Potenzial in jedem Fall für das "Handelsblatt". Das Gratis-Onlineangebot wird aber wohl so bleiben, wie es ist. Nachrichten gibt es also weiterhin zum Nulltarif. Die Verlagsgruppe setzt auf "Freemium": Einige Inhalte sind auch im Netz kostenpflichtig, der Großteil frei zugänglich.

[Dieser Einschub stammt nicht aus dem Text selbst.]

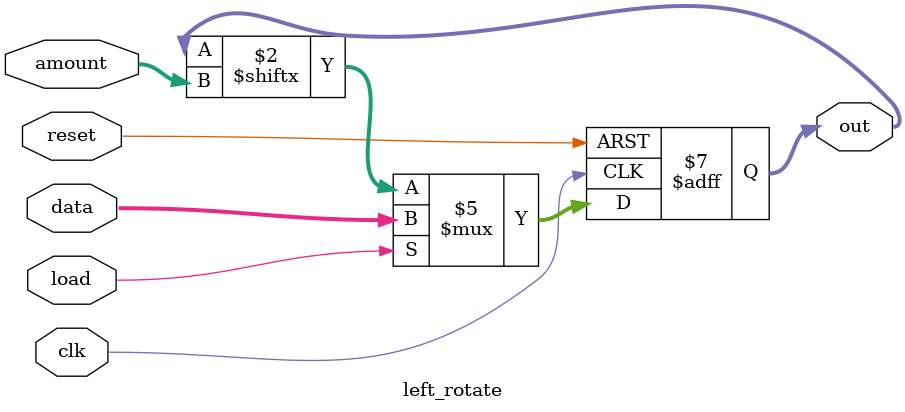
<source format=v>
module left_rotate(clk,reset,amount,data,load,out);
input clk,reset;
input [2:0] amount;
input [7:0] data;
input load;
output reg [7:0] out;
// when load is high, load data to out
// otherwise rotate the out register followed by left shift the out register by amount bits
always @(posedge clk or posedge reset)
begin
	if(reset)
	begin
	out <= 8'b0;
	end
	else if(load)
	begin
	out <= data;
	end
	else
	begin
	out <= {out[6:0],out[7]};
	out <= {out[7:amount],out[7:amount]};
	end
end
endmodule

</source>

Das Lesen schlauer macht, ist eine Argumentation, die wir gut nachvollziehen können. Ob allerdings der "Handelsblatt"-Leser von der Klinik-Atmosphäre im Stil von "Emergency Room" gefangen genommen wird und auf des Rätsels Lösung hinfiebert, bleibt abzuwarten. Immerhin ist der Protagonist Anzugträger, er mag sich wegen Burnouts im Krankenhaus befinden. Um ihn herum hektik, besorgte Ärzte und Schwestern. Das Tablet legt er dennoch nicht aus der Hand.
Von 1. September bis 12. Oktober zeigt der Wirtschaftstitel bei N24 jedenfalls diesen Spot als 24-Sekünder nebst Reminder, Online ist die Langfassung zu sehen:
Die Hirnaktivität ist auf mehr als 120 Prozent gestiegen. Erfreulich - das wünschen wir auf jeden Fall allen "Handelsblatt"-Lesern. Muss klappen, denn so verspricht es der Claim: "Gehirnvergrößerung durch lesen. Handelsblatt Digitalpass."
Die Umsetzung erfolgte durch die Firma Pirates’n Paradise, Berlin, mit Péter Palátsik als Regisseur. Flankiert wird der Spot durch Print- und Online-Maßnahmen.
Dass es dem "Handelblatt" ernst ist mit der digitalen Welt, zeigte vor einigen Monaten die Beförderung Oliver Stocks: Der Chefredakteur von Handelsblatt Online wurde in die Chefredaktion des "Handelsblatt" berufen. "Mit diesem Schritt wächst die Bedeutung des digitalen Bereichs für Deutschlands Wirtschaft- und Finanzzeitung", so der Verlag im März. Chefredakteur Hans-Jürgen Jakobs damals: "Print und Online gehören zusammen wie Überschrift und Vorspann. Was liegt da näher als eine einheitliche Redaktionsleitung? Es kommt nicht darauf an, über die digitale Welt zu reden, sondern sie zu verändern."